• [USING THE INFORMATION]
1 – According to the first post in the forum thread, how far away was the order that came with no tip?
2 – Set down, word for word, the part of the forum thread starting with "They've ruined the" and going on through "doing shitty offers!".
3 – In the forum thread, why does 1776abe think the customer on the 13-mile order left no tip?

• [PASSAGE TO READ]
/---

# No more orders under 10



## 1776abe (Apr 8, 2019)

I had a jerk order food from 13 miles away and no tip and then asked if I will deliver to his room. Lol. I'm surprised he didn't ask for a bj while I'm there. Can't these people order closer to their hotel or at least tip. I am done with any order less than 10 bucks. I will be cherry picking everything for now on.

As I said in a previous post I don't know how everyone can make money on a order long term.The guy probably was charged alot since it was far away so he decided no tip. This whole thing will collapse eventually. I already threw my Postmates card away and won't drive for them again.


----------



## amazinghl (Oct 31, 2018)

13miles with no tip get me less than $5 with GH, I'd decline right away.


----------



## Goongpad77 (Dec 6, 2017)

Yeppers... GH is FOOKIN up bigtime... dumb company to say the least. I'm just riding it out..

There getting desperate because merchants are dropping them.. it creates a poor customer and driver experience.

I'm so sick of no tip and app delivery customers too!

Gig companies need to implement a service fee of $5 or 20% which ever is greater.

Do away with the tipping language... charge a delivery fee for the company and pay us a base pay and guarantee us the service fee... considering the fact that we have the right to reject these offers. We are not employees. It might filter out some customers that would otherwise not place a small order, but in the end it would clean up the service.

They've ruined the experience so bad because they don't understand how to retain customers through ultimate customer service!

Not to mention they piss off merchants royally when orders don't get picked up. They shoot themselves in the foot. If we were employees then yes we would not be able to reject orders because it would cost us our job.

The law the law!! the reject button has to be there no matter how hard they try to trick you in to losing money and doing shitty offers!


----------



## Solid 5 (Aug 24, 2018)

Ummm PM orders don't tip right away, sometimes it takes days to show up on your app


----------



## 1776abe (Apr 8, 2019)

My last 3 orders on pm was 3.. 3.50.. and 4.25. not one of them tipped. It was 2 weeks ago. I threw my card away. At least with gh I know what I'm getting and if I get screwed with a 13 mile run at least it wasn't for 4 bucks


----------



## Uberdriver2710 (Jul 15, 2015)

\---

• [DATASET ENTRIES]
/---

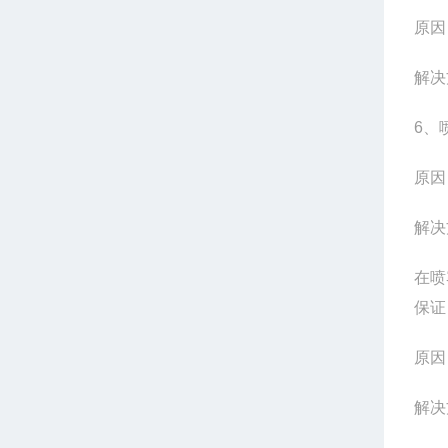
原因
解决
6
、
原因
解决
在喷
保证
原因
解决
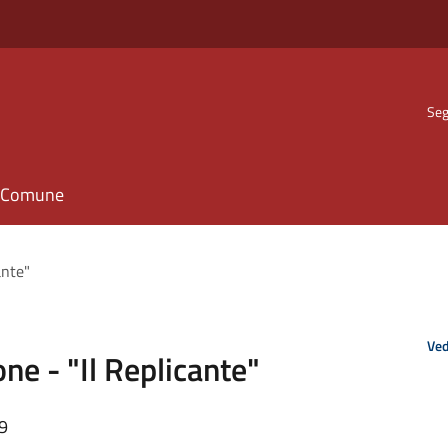
Seg
il Comune
ante"
Ved
ne - "Il Replicante"
09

\---

• [ANSWERS TO THIS EXERCISE]
1 – 13 miles away.

2 –
They've ruined the experience so bad because they don't understand how to retain customers through ultimate customer service!

Not to mention they piss off merchants royally when orders don't get picked up. They shoot themselves in the foot. If we were employees then yes we would not be able to reject orders because it would cost us our job.

The law the law!! the reject button has to be there no matter how hard they try to trick you in to losing money and doing shitty offers!

3 – 1776abe suggests that the customer was probably charged a lot because the restaurant was far away. For that reason, the customer decided not to tip.